Red-line violations skip the warning and go directly to permanent termination. Where the law requires it, we preserve evidence and refer the matter to the relevant authorities. We decide what counts as a violation and which step to apply; severity, intent, and prior history all factor in.
6. Appeals
If you think we got an enforcement decision wrong, you can challenge it. Email [email protected] within 14 days of the action with your account email and a short explanation of why the decision should be reversed. Use the in-app support form if you can't access your email on file. We review and respond within 5 business days.
One exception: decisions involving red-line categories (Section 1) are final.
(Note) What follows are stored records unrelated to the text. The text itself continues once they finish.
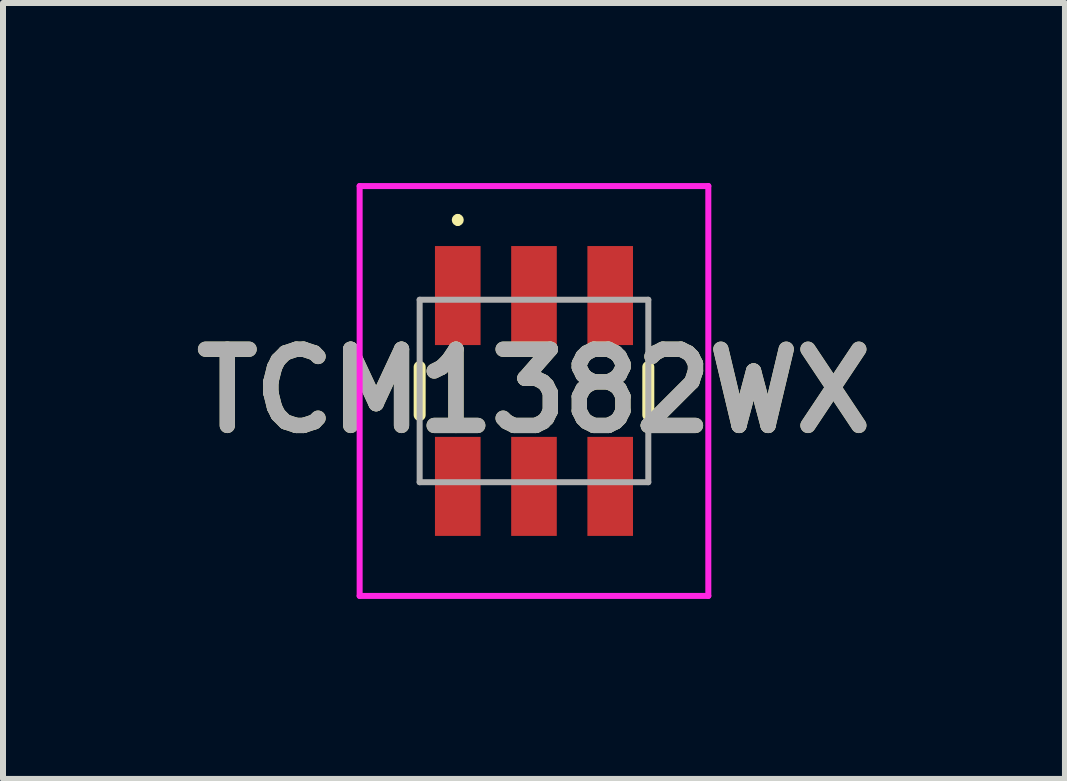
<source format=kicad_pcb>
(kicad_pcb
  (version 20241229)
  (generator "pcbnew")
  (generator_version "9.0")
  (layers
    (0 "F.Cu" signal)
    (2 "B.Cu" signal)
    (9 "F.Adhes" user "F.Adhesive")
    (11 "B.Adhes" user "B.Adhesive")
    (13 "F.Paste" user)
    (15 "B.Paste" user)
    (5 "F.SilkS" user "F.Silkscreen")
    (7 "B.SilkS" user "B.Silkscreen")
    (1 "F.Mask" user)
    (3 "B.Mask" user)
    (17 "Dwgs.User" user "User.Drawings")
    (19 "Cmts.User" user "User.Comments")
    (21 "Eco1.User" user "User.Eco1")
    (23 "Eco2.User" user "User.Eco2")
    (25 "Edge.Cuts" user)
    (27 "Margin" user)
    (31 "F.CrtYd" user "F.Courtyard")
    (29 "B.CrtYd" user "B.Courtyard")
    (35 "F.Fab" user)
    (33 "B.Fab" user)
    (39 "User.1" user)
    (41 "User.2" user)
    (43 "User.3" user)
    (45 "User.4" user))
  (footprint "TCM1382WX"
    (layer "F.Cu")
    (at 5.848 3.465)
    (property "Reference" "TCM1382WX" (at 0 0 0) (layer "F.SilkS") (effects (font (size 1.27 1.27) (thickness 0.254))))
    (attr smd)
    (fp_line (start -1.905 -0.4) (end -1.905 0.4) (stroke (width 0.2) (type solid)) (layer "F.SilkS"))
    (fp_line (start -1.27 -2.9) (end -1.27 -2.9) (stroke (width 0.1) (type solid)) (layer "F.SilkS"))
    (fp_line (start -1.27 -2.8) (end -1.27 -2.8) (stroke (width 0.1) (type solid)) (layer "F.SilkS"))
    (fp_line (start 1.905 -0.4) (end 1.905 0.4) (stroke (width 0.2) (type solid)) (layer "F.SilkS"))
    (fp_arc (start -1.27 -2.9) (mid -1.22 -2.85) (end -1.27 -2.8) (stroke (width 0.1) (type solid)) (layer "F.SilkS"))
    (fp_arc (start -1.27 -2.8) (mid -1.32 -2.85) (end -1.27 -2.9) (stroke (width 0.1) (type solid)) (layer "F.SilkS"))
    (fp_line (start -2.905 -3.415) (end 2.905 -3.415) (stroke (width 0.1) (type solid)) (layer "F.CrtYd"))
    (fp_line (start -2.905 3.415) (end -2.905 -3.415) (stroke (width 0.1) (type solid)) (layer "F.CrtYd"))
    (fp_line (start 2.905 -3.415) (end 2.905 3.415) (stroke (width 0.1) (type solid)) (layer "F.CrtYd"))
    (fp_line (start 2.905 3.415) (end -2.905 3.415) (stroke (width 0.1) (type solid)) (layer "F.CrtYd"))
    (fp_line (start -1.905 -1.52) (end 1.905 -1.52) (stroke (width 0.1) (type solid)) (layer "F.Fab"))
    (fp_line (start -1.905 1.52) (end -1.905 -1.52) (stroke (width 0.1) (type solid)) (layer "F.Fab"))
    (fp_line (start 1.905 -1.52) (end 1.905 1.52) (stroke (width 0.1) (type solid)) (layer "F.Fab"))
    (fp_line (start 1.905 1.52) (end -1.905 1.52) (stroke (width 0.1) (type solid)) (layer "F.Fab"))
    (fp_text user "${REFERENCE}" (at 0 0 0) (layer "F.Fab") (effects (font (size 1.27 1.27) (thickness 0.254))))
    (pad "1" smd rect (at -1.27 -1.59) (size 0.76 1.65) (layers "F.Cu" "F.Mask" "F.Paste"))
    (pad "2" smd rect (at 0 -1.59) (size 0.76 1.65) (layers "F.Cu" "F.Mask" "F.Paste"))
    (pad "3" smd rect (at 1.27 -1.59) (size 0.76 1.65) (layers "F.Cu" "F.Mask" "F.Paste"))
    (pad "4" smd rect (at 1.27 1.59) (size 0.76 1.65) (layers "F.Cu" "F.Mask" "F.Paste"))
    (pad "5" smd rect (at 0 1.59) (size 0.76 1.65) (layers "F.Cu" "F.Mask" "F.Paste"))
    (pad "6" smd rect (at -1.27 1.59) (size 0.76 1.65) (layers "F.Cu" "F.Mask" "F.Paste")))
  (gr_rect
    (start -3 -3)
    (end 14.696 9.93)
    (stroke (width 0.1) (type default))
    (fill no)
    (layer "Edge.Cuts")))
</source>
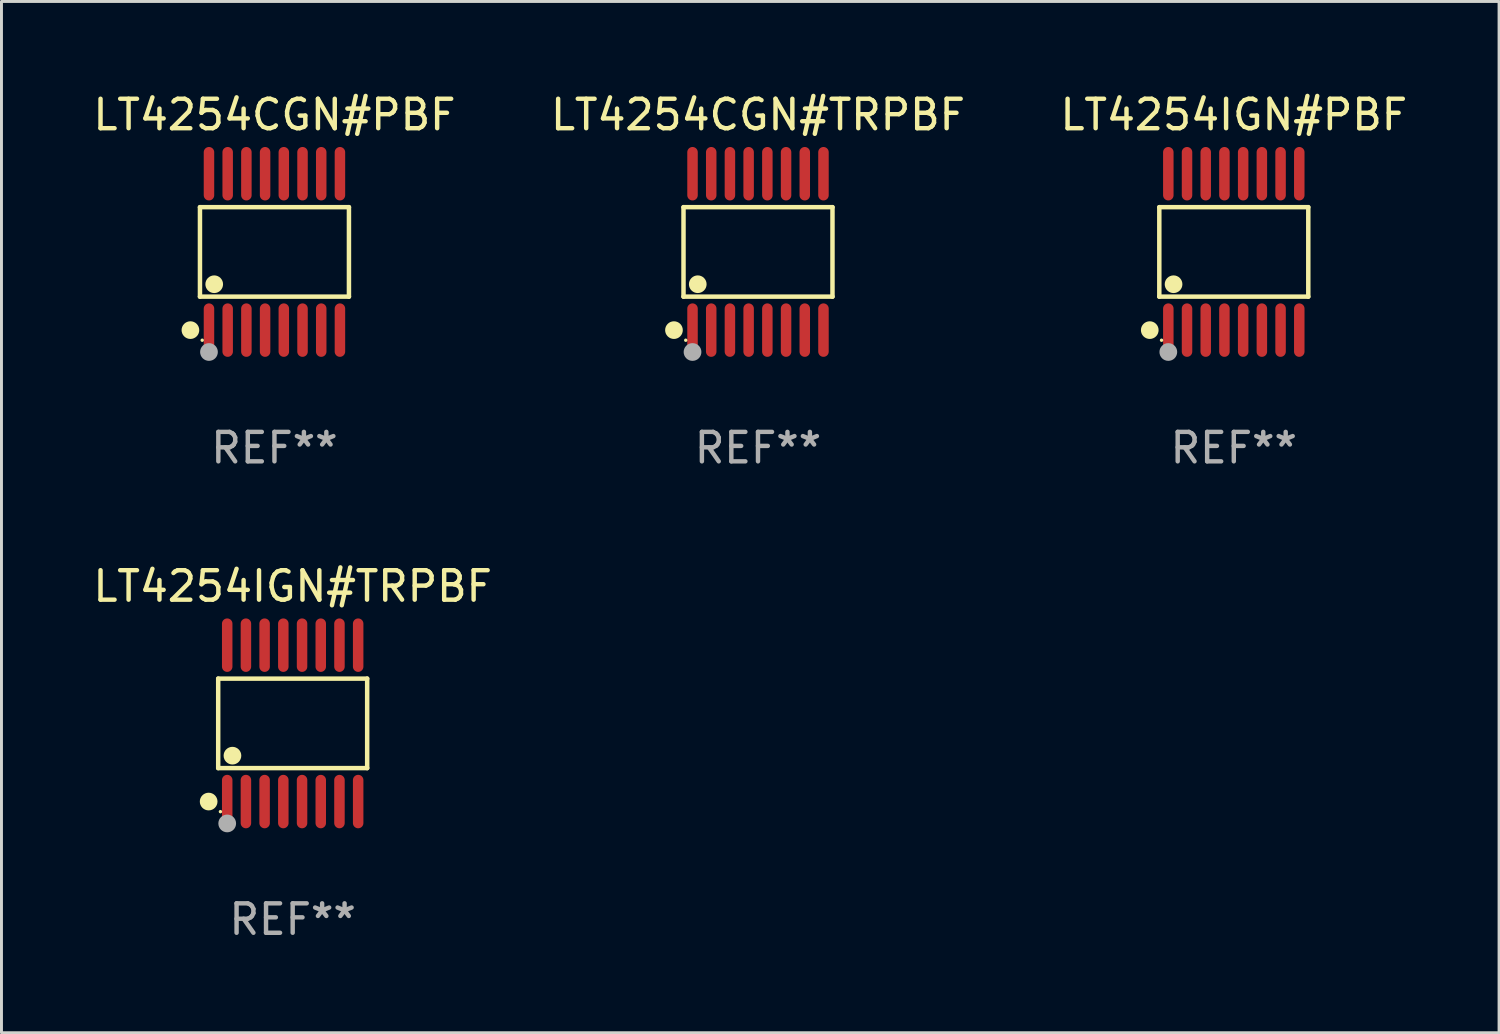
<source format=kicad_pcb>
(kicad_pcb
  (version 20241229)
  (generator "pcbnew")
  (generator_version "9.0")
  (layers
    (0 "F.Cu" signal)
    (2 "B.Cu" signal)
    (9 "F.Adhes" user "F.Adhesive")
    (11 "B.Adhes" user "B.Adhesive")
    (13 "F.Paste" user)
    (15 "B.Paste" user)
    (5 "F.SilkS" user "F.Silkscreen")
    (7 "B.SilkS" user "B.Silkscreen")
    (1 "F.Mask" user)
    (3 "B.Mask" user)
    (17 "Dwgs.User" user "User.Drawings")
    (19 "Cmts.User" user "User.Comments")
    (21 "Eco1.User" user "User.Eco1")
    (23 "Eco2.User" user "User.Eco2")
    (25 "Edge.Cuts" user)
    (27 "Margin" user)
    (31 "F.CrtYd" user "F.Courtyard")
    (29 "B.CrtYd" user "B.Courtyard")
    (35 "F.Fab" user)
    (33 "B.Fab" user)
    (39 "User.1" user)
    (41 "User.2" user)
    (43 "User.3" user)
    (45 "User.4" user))
  (footprint "LT4254CGN#TRPBF"
    (layer "F.Cu")
    (at 22.685 5.503)
    (property "Reference" "LT4254CGN#TRPBF" (at 0 -4.655 0) (layer "F.SilkS") (effects (font (size 1 1) (thickness 0.15))))
    (attr through_hole)
    (fp_line (start -2.529 -1.519) (end 2.529 -1.519) (stroke (width 0.152) (type solid)) (layer "F.SilkS"))
    (fp_line (start -2.529 1.519) (end -2.529 -1.519) (stroke (width 0.152) (type solid)) (layer "F.SilkS"))
    (fp_line (start 2.529 -1.519) (end 2.529 1.519) (stroke (width 0.152) (type solid)) (layer "F.SilkS"))
    (fp_line (start 2.529 1.519) (end -2.529 1.519) (stroke (width 0.152) (type solid)) (layer "F.SilkS"))
    (fp_circle (center -2.853 2.655) (end -2.703 2.655) (stroke (width 0.3) (type solid)) (fill no) (layer "F.SilkS"))
    (fp_circle (center -2.453 2.998) (end -2.423 2.998) (stroke (width 0.06) (type solid)) (fill no) (layer "F.SilkS"))
    (fp_circle (center -2.045 1.097) (end -1.895 1.097) (stroke (width 0.3) (type solid)) (fill no) (layer "F.SilkS"))
    (fp_circle (center -2.223 3.398) (end -2.072 3.398) (stroke (width 0.3) (type solid)) (fill no) (layer "F.Fab"))
    (fp_text user "REF**" (at 0 6.655 0) (layer "F.Fab") (effects (font (size 1 1) (thickness 0.15))))
    (pad "1" smd oval (at -2.223 2.655) (size 0.356 1.815) (layers "F.Cu" "F.Mask" "F.Paste"))
    (pad "2" smd oval (at -1.588 2.655) (size 0.356 1.815) (layers "F.Cu" "F.Mask" "F.Paste"))
    (pad "3" smd oval (at -0.953 2.655) (size 0.356 1.815) (layers "F.Cu" "F.Mask" "F.Paste"))
    (pad "4" smd oval (at -0.318 2.655) (size 0.356 1.815) (layers "F.Cu" "F.Mask" "F.Paste"))
    (pad "5" smd oval (at 0.318 2.655) (size 0.356 1.815) (layers "F.Cu" "F.Mask" "F.Paste"))
    (pad "6" smd oval (at 0.953 2.655) (size 0.356 1.815) (layers "F.Cu" "F.Mask" "F.Paste"))
    (pad "7" smd oval (at 1.588 2.655) (size 0.356 1.815) (layers "F.Cu" "F.Mask" "F.Paste"))
    (pad "8" smd oval (at 2.223 2.655) (size 0.356 1.815) (layers "F.Cu" "F.Mask" "F.Paste"))
    (pad "9" smd oval (at 2.223 -2.655) (size 0.356 1.815) (layers "F.Cu" "F.Mask" "F.Paste"))
    (pad "10" smd oval (at 1.588 -2.655) (size 0.356 1.815) (layers "F.Cu" "F.Mask" "F.Paste"))
    (pad "11" smd oval (at 0.953 -2.655) (size 0.356 1.815) (layers "F.Cu" "F.Mask" "F.Paste"))
    (pad "12" smd oval (at 0.318 -2.655) (size 0.356 1.815) (layers "F.Cu" "F.Mask" "F.Paste"))
    (pad "13" smd oval (at -0.318 -2.655) (size 0.356 1.815) (layers "F.Cu" "F.Mask" "F.Paste"))
    (pad "14" smd oval (at -0.953 -2.655) (size 0.356 1.815) (layers "F.Cu" "F.Mask" "F.Paste"))
    (pad "15" smd oval (at -1.588 -2.655) (size 0.356 1.815) (layers "F.Cu" "F.Mask" "F.Paste"))
    (pad "16" smd oval (at -2.223 -2.655) (size 0.356 1.815) (layers "F.Cu" "F.Mask" "F.Paste")))
  (footprint "LT4254IGN#PBF"
    (layer "F.Cu")
    (at 38.839 5.503)
    (property "Reference" "LT4254IGN#PBF" (at 0 -4.655 0) (layer "F.SilkS") (effects (font (size 1 1) (thickness 0.15))))
    (attr through_hole)
    (fp_line (start -2.529 -1.519) (end 2.529 -1.519) (stroke (width 0.152) (type solid)) (layer "F.SilkS"))
    (fp_line (start -2.529 1.519) (end -2.529 -1.519) (stroke (width 0.152) (type solid)) (layer "F.SilkS"))
    (fp_line (start 2.529 -1.519) (end 2.529 1.519) (stroke (width 0.152) (type solid)) (layer "F.SilkS"))
    (fp_line (start 2.529 1.519) (end -2.529 1.519) (stroke (width 0.152) (type solid)) (layer "F.SilkS"))
    (fp_circle (center -2.853 2.655) (end -2.703 2.655) (stroke (width 0.3) (type solid)) (fill no) (layer "F.SilkS"))
    (fp_circle (center -2.453 2.998) (end -2.423 2.998) (stroke (width 0.06) (type solid)) (fill no) (layer "F.SilkS"))
    (fp_circle (center -2.045 1.097) (end -1.895 1.097) (stroke (width 0.3) (type solid)) (fill no) (layer "F.SilkS"))
    (fp_circle (center -2.223 3.398) (end -2.072 3.398) (stroke (width 0.3) (type solid)) (fill no) (layer "F.Fab"))
    (fp_text user "REF**" (at 0 6.655 0) (layer "F.Fab") (effects (font (size 1 1) (thickness 0.15))))
    (pad "1" smd oval (at -2.223 2.655) (size 0.356 1.815) (layers "F.Cu" "F.Mask" "F.Paste"))
    (pad "2" smd oval (at -1.588 2.655) (size 0.356 1.815) (layers "F.Cu" "F.Mask" "F.Paste"))
    (pad "3" smd oval (at -0.953 2.655) (size 0.356 1.815) (layers "F.Cu" "F.Mask" "F.Paste"))
    (pad "4" smd oval (at -0.318 2.655) (size 0.356 1.815) (layers "F.Cu" "F.Mask" "F.Paste"))
    (pad "5" smd oval (at 0.318 2.655) (size 0.356 1.815) (layers "F.Cu" "F.Mask" "F.Paste"))
    (pad "6" smd oval (at 0.953 2.655) (size 0.356 1.815) (layers "F.Cu" "F.Mask" "F.Paste"))
    (pad "7" smd oval (at 1.588 2.655) (size 0.356 1.815) (layers "F.Cu" "F.Mask" "F.Paste"))
    (pad "8" smd oval (at 2.223 2.655) (size 0.356 1.815) (layers "F.Cu" "F.Mask" "F.Paste"))
    (pad "9" smd oval (at 2.223 -2.655) (size 0.356 1.815) (layers "F.Cu" "F.Mask" "F.Paste"))
    (pad "10" smd oval (at 1.588 -2.655) (size 0.356 1.815) (layers "F.Cu" "F.Mask" "F.Paste"))
    (pad "11" smd oval (at 0.953 -2.655) (size 0.356 1.815) (layers "F.Cu" "F.Mask" "F.Paste"))
    (pad "12" smd oval (at 0.318 -2.655) (size 0.356 1.815) (layers "F.Cu" "F.Mask" "F.Paste"))
    (pad "13" smd oval (at -0.318 -2.655) (size 0.356 1.815) (layers "F.Cu" "F.Mask" "F.Paste"))
    (pad "14" smd oval (at -0.953 -2.655) (size 0.356 1.815) (layers "F.Cu" "F.Mask" "F.Paste"))
    (pad "15" smd oval (at -1.588 -2.655) (size 0.356 1.815) (layers "F.Cu" "F.Mask" "F.Paste"))
    (pad "16" smd oval (at -2.223 -2.655) (size 0.356 1.815) (layers "F.Cu" "F.Mask" "F.Paste")))
  (footprint "LT4254CGN#PBF"
    (layer "F.Cu")
    (at 6.268 5.503)
    (property "Reference" "LT4254CGN#PBF" (at 0 -4.655 0) (layer "F.SilkS") (effects (font (size 1 1) (thickness 0.15))))
    (attr through_hole)
    (fp_line (start -2.529 -1.519) (end 2.529 -1.519) (stroke (width 0.152) (type solid)) (layer "F.SilkS"))
    (fp_line (start -2.529 1.519) (end -2.529 -1.519) (stroke (width 0.152) (type solid)) (layer "F.SilkS"))
    (fp_line (start 2.529 -1.519) (end 2.529 1.519) (stroke (width 0.152) (type solid)) (layer "F.SilkS"))
    (fp_line (start 2.529 1.519) (end -2.529 1.519) (stroke (width 0.152) (type solid)) (layer "F.SilkS"))
    (fp_circle (center -2.853 2.655) (end -2.703 2.655) (stroke (width 0.3) (type solid)) (fill no) (layer "F.SilkS"))
    (fp_circle (center -2.453 2.998) (end -2.423 2.998) (stroke (width 0.06) (type solid)) (fill no) (layer "F.SilkS"))
    (fp_circle (center -2.045 1.097) (end -1.895 1.097) (stroke (width 0.3) (type solid)) (fill no) (layer "F.SilkS"))
    (fp_circle (center -2.223 3.398) (end -2.072 3.398) (stroke (width 0.3) (type solid)) (fill no) (layer "F.Fab"))
    (fp_text user "REF**" (at 0 6.655 0) (layer "F.Fab") (effects (font (size 1 1) (thickness 0.15))))
    (pad "1" smd oval (at -2.223 2.655) (size 0.356 1.815) (layers "F.Cu" "F.Mask" "F.Paste"))
    (pad "2" smd oval (at -1.588 2.655) (size 0.356 1.815) (layers "F.Cu" "F.Mask" "F.Paste"))
    (pad "3" smd oval (at -0.953 2.655) (size 0.356 1.815) (layers "F.Cu" "F.Mask" "F.Paste"))
    (pad "4" smd oval (at -0.318 2.655) (size 0.356 1.815) (layers "F.Cu" "F.Mask" "F.Paste"))
    (pad "5" smd oval (at 0.318 2.655) (size 0.356 1.815) (layers "F.Cu" "F.Mask" "F.Paste"))
    (pad "6" smd oval (at 0.953 2.655) (size 0.356 1.815) (layers "F.Cu" "F.Mask" "F.Paste"))
    (pad "7" smd oval (at 1.588 2.655) (size 0.356 1.815) (layers "F.Cu" "F.Mask" "F.Paste"))
    (pad "8" smd oval (at 2.223 2.655) (size 0.356 1.815) (layers "F.Cu" "F.Mask" "F.Paste"))
    (pad "9" smd oval (at 2.223 -2.655) (size 0.356 1.815) (layers "F.Cu" "F.Mask" "F.Paste"))
    (pad "10" smd oval (at 1.588 -2.655) (size 0.356 1.815) (layers "F.Cu" "F.Mask" "F.Paste"))
    (pad "11" smd oval (at 0.953 -2.655) (size 0.356 1.815) (layers "F.Cu" "F.Mask" "F.Paste"))
    (pad "12" smd oval (at 0.318 -2.655) (size 0.356 1.815) (layers "F.Cu" "F.Mask" "F.Paste"))
    (pad "13" smd oval (at -0.318 -2.655) (size 0.356 1.815) (layers "F.Cu" "F.Mask" "F.Paste"))
    (pad "14" smd oval (at -0.953 -2.655) (size 0.356 1.815) (layers "F.Cu" "F.Mask" "F.Paste"))
    (pad "15" smd oval (at -1.588 -2.655) (size 0.356 1.815) (layers "F.Cu" "F.Mask" "F.Paste"))
    (pad "16" smd oval (at -2.223 -2.655) (size 0.356 1.815) (layers "F.Cu" "F.Mask" "F.Paste")))
  (footprint "LT4254IGN#TRPBF"
    (layer "F.Cu")
    (at 6.887 21.509)
    (property "Reference" "LT4254IGN#TRPBF" (at 0 -4.655 0) (layer "F.SilkS") (effects (font (size 1 1) (thickness 0.15))))
    (attr through_hole)
    (fp_line (start -2.529 -1.519) (end 2.529 -1.519) (stroke (width 0.152) (type solid)) (layer "F.SilkS"))
    (fp_line (start -2.529 1.519) (end -2.529 -1.519) (stroke (width 0.152) (type solid)) (layer "F.SilkS"))
    (fp_line (start 2.529 -1.519) (end 2.529 1.519) (stroke (width 0.152) (type solid)) (layer "F.SilkS"))
    (fp_line (start 2.529 1.519) (end -2.529 1.519) (stroke (width 0.152) (type solid)) (layer "F.SilkS"))
    (fp_circle (center -2.853 2.655) (end -2.703 2.655) (stroke (width 0.3) (type solid)) (fill no) (layer "F.SilkS"))
    (fp_circle (center -2.453 2.998) (end -2.423 2.998) (stroke (width 0.06) (type solid)) (fill no) (layer "F.SilkS"))
    (fp_circle (center -2.045 1.097) (end -1.895 1.097) (stroke (width 0.3) (type solid)) (fill no) (layer "F.SilkS"))
    (fp_circle (center -2.223 3.398) (end -2.072 3.398) (stroke (width 0.3) (type solid)) (fill no) (layer "F.Fab"))
    (fp_text user "REF**" (at 0 6.655 0) (layer "F.Fab") (effects (font (size 1 1) (thickness 0.15))))
    (pad "1" smd oval (at -2.223 2.655) (size 0.356 1.815) (layers "F.Cu" "F.Mask" "F.Paste"))
    (pad "2" smd oval (at -1.588 2.655) (size 0.356 1.815) (layers "F.Cu" "F.Mask" "F.Paste"))
    (pad "3" smd oval (at -0.953 2.655) (size 0.356 1.815) (layers "F.Cu" "F.Mask" "F.Paste"))
    (pad "4" smd oval (at -0.318 2.655) (size 0.356 1.815) (layers "F.Cu" "F.Mask" "F.Paste"))
    (pad "5" smd oval (at 0.318 2.655) (size 0.356 1.815) (layers "F.Cu" "F.Mask" "F.Paste"))
    (pad "6" smd oval (at 0.953 2.655) (size 0.356 1.815) (layers "F.Cu" "F.Mask" "F.Paste"))
    (pad "7" smd oval (at 1.588 2.655) (size 0.356 1.815) (layers "F.Cu" "F.Mask" "F.Paste"))
    (pad "8" smd oval (at 2.223 2.655) (size 0.356 1.815) (layers "F.Cu" "F.Mask" "F.Paste"))
    (pad "9" smd oval (at 2.223 -2.655) (size 0.356 1.815) (layers "F.Cu" "F.Mask" "F.Paste"))
    (pad "10" smd oval (at 1.588 -2.655) (size 0.356 1.815) (layers "F.Cu" "F.Mask" "F.Paste"))
    (pad "11" smd oval (at 0.953 -2.655) (size 0.356 1.815) (layers "F.Cu" "F.Mask" "F.Paste"))
    (pad "12" smd oval (at 0.318 -2.655) (size 0.356 1.815) (layers "F.Cu" "F.Mask" "F.Paste"))
    (pad "13" smd oval (at -0.318 -2.655) (size 0.356 1.815) (layers "F.Cu" "F.Mask" "F.Paste"))
    (pad "14" smd oval (at -0.953 -2.655) (size 0.356 1.815) (layers "F.Cu" "F.Mask" "F.Paste"))
    (pad "15" smd oval (at -1.588 -2.655) (size 0.356 1.815) (layers "F.Cu" "F.Mask" "F.Paste"))
    (pad "16" smd oval (at -2.223 -2.655) (size 0.356 1.815) (layers "F.Cu" "F.Mask" "F.Paste")))
  (gr_rect
    (start -3 -3)
    (end 47.845 32.012)
    (stroke (width 0.1) (type default))
    (fill no)
    (layer "Edge.Cuts")))
</source>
We will not reinstate an account terminated for CSAM, NCII, identity fraud, or the other red lines, and we don't debate the underlying decision.
7. Reporting Violations
If you see content or behavior that breaks this policy, tell us. Email [email protected] with:
- The URL or generation ID of the offending content, if you have it.
- The username of the account involved, if you have it.
- A short description of what's wrong and any context we should know.
We acknowledge reports within 48 hours and act on them as fast as the investigation allows — faster for anything that looks like illegal material. If you're reporting something time-critical, put "URGENT" in the subject line.